Direction:
Write out every line of the records below verbatim, leaving out the pictures.

Stored records:
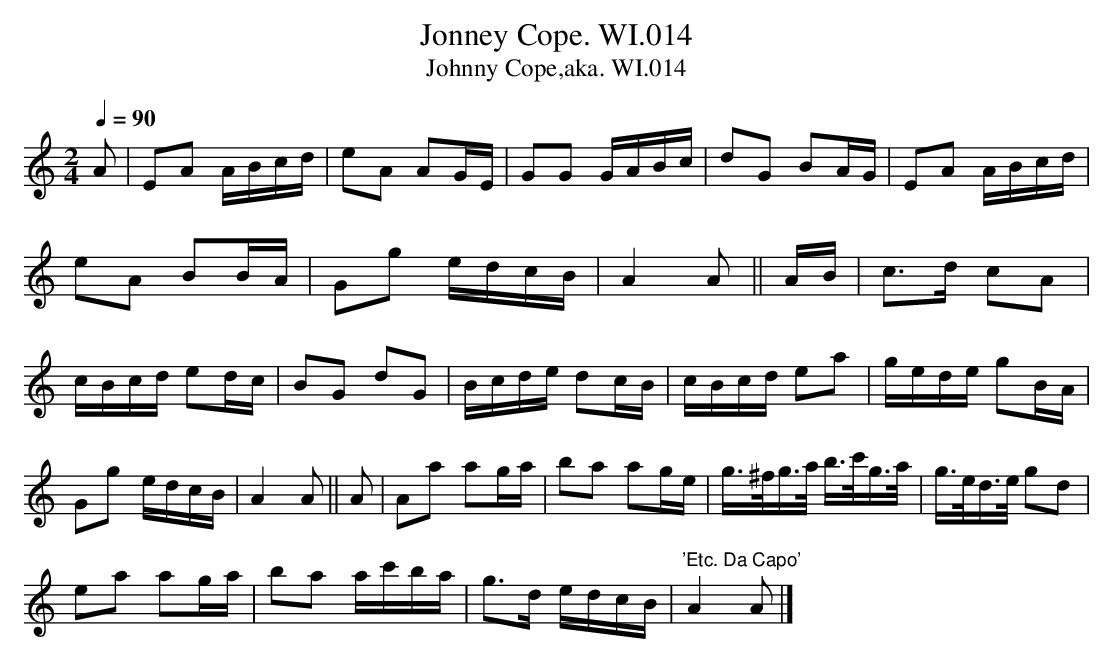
X:1
T:Jonney Cope. WI.014
T:Johnny Cope,aka. WI.014
M:2/4
L:1/16
Q:1/4=90
K:C
A2|E2A2 ABcd|e2A2 A2GE|G2G2 GABc|d2G2 B2AG|
E2A2 ABcd|e2A2 B2BA|G2g2 edcB|A4 A2||
AB|c3d c2A2|cBcd e2dc|B2G2 d2G2|Bcde d2cB|
cBcd e2a2|gede g2BA|G2g2 edcB|A4 A2||
A2|A2a2 a2ga|b2a2 a2ge|g>^fg>a b>c'g>a|g>ed>e g2d2|!
e2a2 a2ga|b2a2 ac'ba|g3d edcB|"^'Etc. Da Capo'"A4 A2|]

Expected answer:
X:1
T:Jonney Cope. WI.014
T:Johnny Cope,aka. WI.014
M:2/4
L:1/16
Q:1/4=90
K:C
A2|E2A2 ABcd|e2A2 A2GE|G2G2 GABc|d2G2 B2AG|
E2A2 ABcd|e2A2 B2BA|G2g2 edcB|A4 A2||
AB|c3d c2A2|cBcd e2dc|B2G2 d2G2|Bcde d2cB|
cBcd e2a2|gede g2BA|G2g2 edcB|A4 A2||
A2|A2a2 a2ga|b2a2 a2ge|g>^fg>a b>c'g>a|g>ed>e g2d2|!
e2a2 a2ga|b2a2 ac'ba|g3d edcB|"^'Etc. Da Capo'"A4 A2|]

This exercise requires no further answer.